Mother’s Day comes for all of us whether we want it or not. It arrives like a warden’s key turning in a lock: certain, mechanical, indifferent to what it opens. For mothers in the free world, the holiday carries carnations from grocery store impulse racks; phone calls with grandchildren singing off-key; and brunch tables crowded with the beautiful noise of family. For mothers behind prison walls, it carries a different kind of weight. The specific, unshakable weight of what cannot be touched.

I know this feeling firsthand: I am writing this from inside a Texas prison, and my three children are in Michigan. Between us sits every policy, every phone rate and every visitation restriction the state of Texas has constructed to ensure that the cord connecting mother to child grows thin. The system does not announce that it is severing families. It simply makes connection expensive enough, inconvenient enough, and surveilled enough that severing happens quietly while the state keeps its hands clean. Phone calls cost money that most families can’t afford. Visits require travel that costs even more. Letters pass through officers’ hands before they reach mine.

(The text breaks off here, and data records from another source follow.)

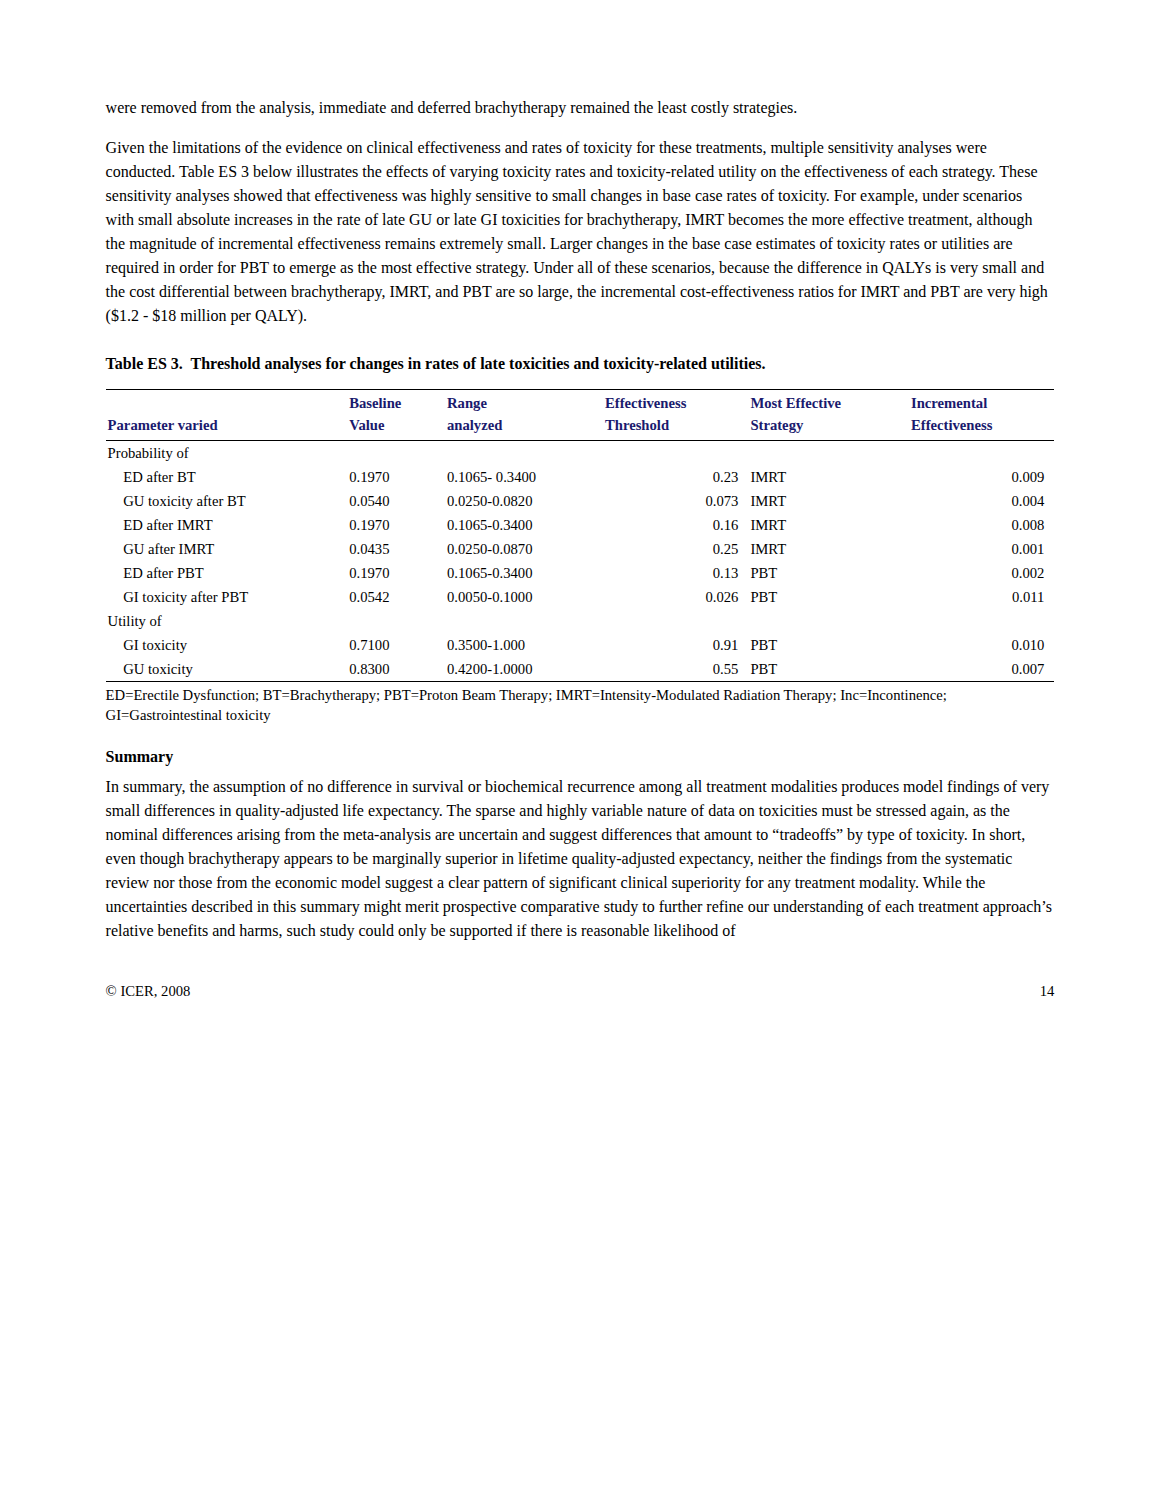were removed from the analysis, immediate and deferred brachytherapy remained the least costly strategies.
Given the limitations of the evidence on clinical effectiveness and rates of toxicity for these treatments, multiple sensitivity analyses were conducted. Table ES 3 below illustrates the effects of varying toxicity rates and toxicity-related utility on the effectiveness of each strategy. These sensitivity analyses showed that effectiveness was highly sensitive to small changes in base case rates of toxicity. For example, under scenarios with small absolute increases in the rate of late GU or late GI toxicities for brachytherapy, IMRT becomes the more effective treatment, although the magnitude of incremental effectiveness remains extremely small. Larger changes in the base case estimates of toxicity rates or utilities are required in order for PBT to emerge as the most effective strategy. Under all of these scenarios, because the difference in QALYs is very small and the cost differential between brachytherapy, IMRT, and PBT are so large, the incremental cost-effectiveness ratios for IMRT and PBT are very high ($1.2 - $18 million per QALY).
Table ES 3. Threshold analyses for changes in rates of late toxicities and toxicity-related utilities.
| Parameter varied | Baseline Value | Range analyzed | Effectiveness Threshold | Most Effective Strategy | Incremental Effectiveness |
| --- | --- | --- | --- | --- | --- |
| Probability of | | | | | |
| ED after BT | 0.1970 | 0.1065- 0.3400 | 0.23 | IMRT | 0.009 |
| GU toxicity after BT | 0.0540 | 0.0250-0.0820 | 0.073 | IMRT | 0.004 |
| ED after IMRT | 0.1970 | 0.1065-0.3400 | 0.16 | IMRT | 0.008 |
| GU after IMRT | 0.0435 | 0.0250-0.0870 | 0.25 | IMRT | 0.001 |
| ED after PBT | 0.1970 | 0.1065-0.3400 | 0.13 | PBT | 0.002 |
| GI toxicity after PBT | 0.0542 | 0.0050-0.1000 | 0.026 | PBT | 0.011 |
| Utility of | | | | | |
| GI toxicity | 0.7100 | 0.3500-1.000 | 0.91 | PBT | 0.010 |
| GU toxicity | 0.8300 | 0.4200-1.0000 | 0.55 | PBT | 0.007 |
ED=Erectile Dysfunction; BT=Brachytherapy; PBT=Proton Beam Therapy; IMRT=Intensity-Modulated Radiation Therapy; Inc=Incontinence; GI=Gastrointestinal toxicity
Summary
In summary, the assumption of no difference in survival or biochemical recurrence among all treatment modalities produces model findings of very small differences in quality-adjusted life expectancy. The sparse and highly variable nature of data on toxicities must be stressed again, as the nominal differences arising from the meta-analysis are uncertain and suggest differences that amount to “tradeoffs” by type of toxicity. In short, even though brachytherapy appears to be marginally superior in lifetime quality-adjusted expectancy, neither the findings from the systematic review nor those from the economic model suggest a clear pattern of significant clinical superiority for any treatment modality. While the uncertainties described in this summary might merit prospective comparative study to further refine our understanding of each treatment approach’s relative benefits and harms, such study could only be supported if there is reasonable likelihood of
© ICER, 2008 14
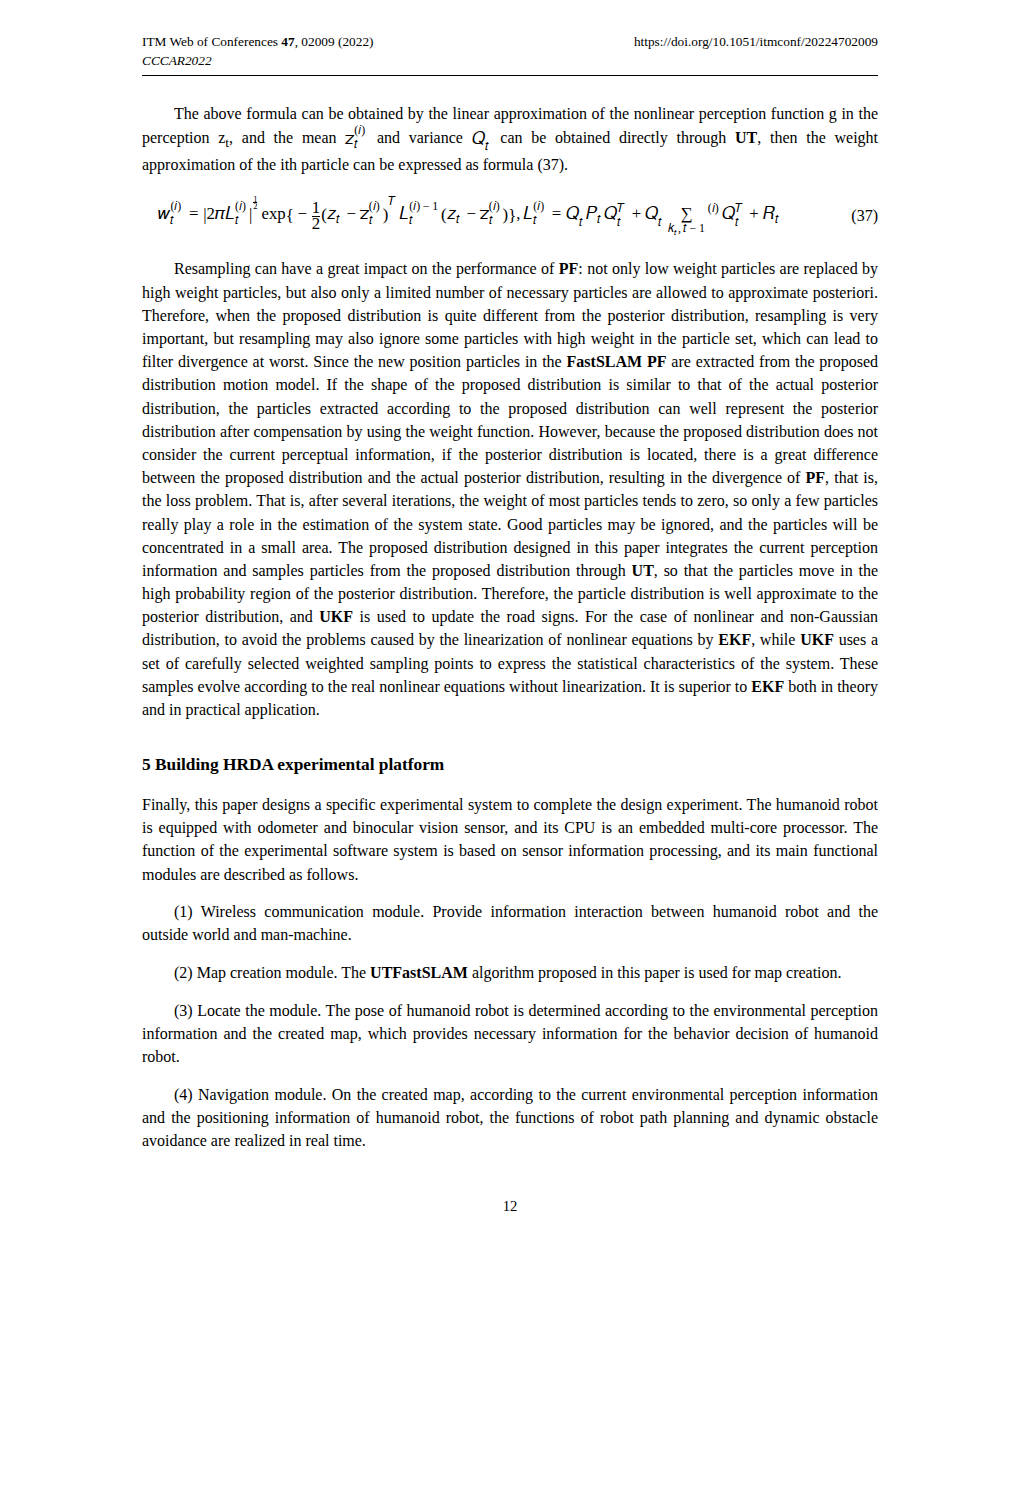ITM Web of Conferences 47, 02009 (2022)
CCCAR2022
https://doi.org/10.1051/itmconf/20224702009
The above formula can be obtained by the linear approximation of the nonlinear perception function g in the perception zt, and the mean z̅t(i) and variance Qt can be obtained directly through UT, then the weight approximation of the ith particle can be expressed as formula (37).
wt(i) = |2πLt(i)| 12 exp { − 12 (zt−z̅t(i)) T Lt(i)−1 (zt−z̅t(i)) } , Lt(i) = Qt Pt QtT + Qt ∑ kt,t−1 (i) QtT + Rt
(37)
Resampling can have a great impact on the performance of PF: not only low weight particles are replaced by high weight particles, but also only a limited number of necessary particles are allowed to approximate posteriori. Therefore, when the proposed distribution is quite different from the posterior distribution, resampling is very important, but resampling may also ignore some particles with high weight in the particle set, which can lead to filter divergence at worst. Since the new position particles in the FastSLAM PF are extracted from the proposed distribution motion model. If the shape of the proposed distribution is similar to that of the actual posterior distribution, the particles extracted according to the proposed distribution can well represent the posterior distribution after compensation by using the weight function. However, because the proposed distribution does not consider the current perceptual information, if the posterior distribution is located, there is a great difference between the proposed distribution and the actual posterior distribution, resulting in the divergence of PF, that is, the loss problem. That is, after several iterations, the weight of most particles tends to zero, so only a few particles really play a role in the estimation of the system state. Good particles may be ignored, and the particles will be concentrated in a small area. The proposed distribution designed in this paper integrates the current perception information and samples particles from the proposed distribution through UT, so that the particles move in the high probability region of the posterior distribution. Therefore, the particle distribution is well approximate to the posterior distribution, and UKF is used to update the road signs. For the case of nonlinear and non-Gaussian distribution, to avoid the problems caused by the linearization of nonlinear equations by EKF, while UKF uses a set of carefully selected weighted sampling points to express the statistical characteristics of the system. These samples evolve according to the real nonlinear equations without linearization. It is superior to EKF both in theory and in practical application.
5 Building HRDA experimental platform
Finally, this paper designs a specific experimental system to complete the design experiment. The humanoid robot is equipped with odometer and binocular vision sensor, and its CPU is an embedded multi-core processor. The function of the experimental software system is based on sensor information processing, and its main functional modules are described as follows.
(1) Wireless communication module. Provide information interaction between humanoid robot and the outside world and man-machine.
(2) Map creation module. The UTFastSLAM algorithm proposed in this paper is used for map creation.
(3) Locate the module. The pose of humanoid robot is determined according to the environmental perception information and the created map, which provides necessary information for the behavior decision of humanoid robot.
(4) Navigation module. On the created map, according to the current environmental perception information and the positioning information of humanoid robot, the functions of robot path planning and dynamic obstacle avoidance are realized in real time.
12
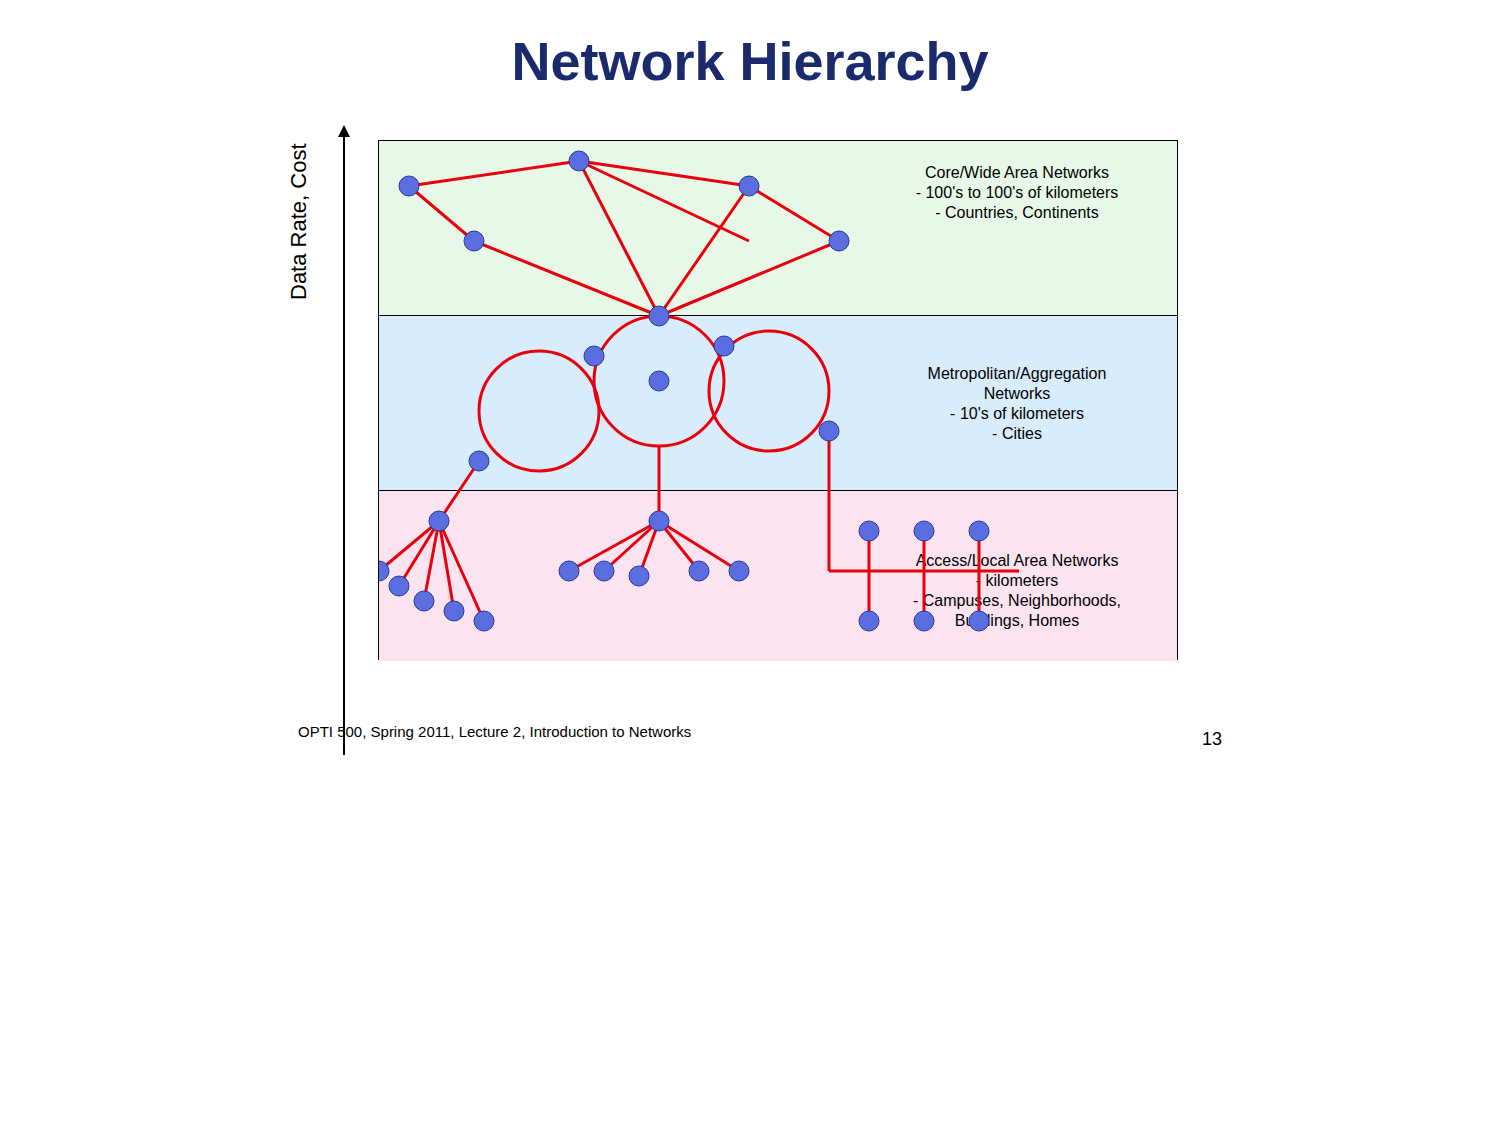Network Hierarchy
Data Rate, Cost
Core/Wide Area Networks
- 100's to 100's of kilometers
- Countries, Continents
Metropolitan/Aggregation
Networks
- 10's of kilometers
- Cities
Access/Local Area Networks
- kilometers
- Campuses, Neighborhoods,
Buildings, Homes
OPTI 500, Spring 2011, Lecture 2, Introduction to Networks
13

That’s why I carry two feelings at once every Mother’s Day, and they do not make peace with each other. The first is nostalgia. My older children and I have been laughing lately, the way you do when the hard thing has become safe enough to be funny. They remind me of the Mother’s Day breakfasts they made me when they were small: scrambled eggs with shell bits in them, crunchy and confident. Macaroni letters pressed onto construction paper that spelled out “MOM DAY,” because they hadn’t quite learned the word “mother” yet. I choked down every bite. I hung every card. I meant it every time I said it was perfect. Those memories live in me like warmth that has nowhere to go.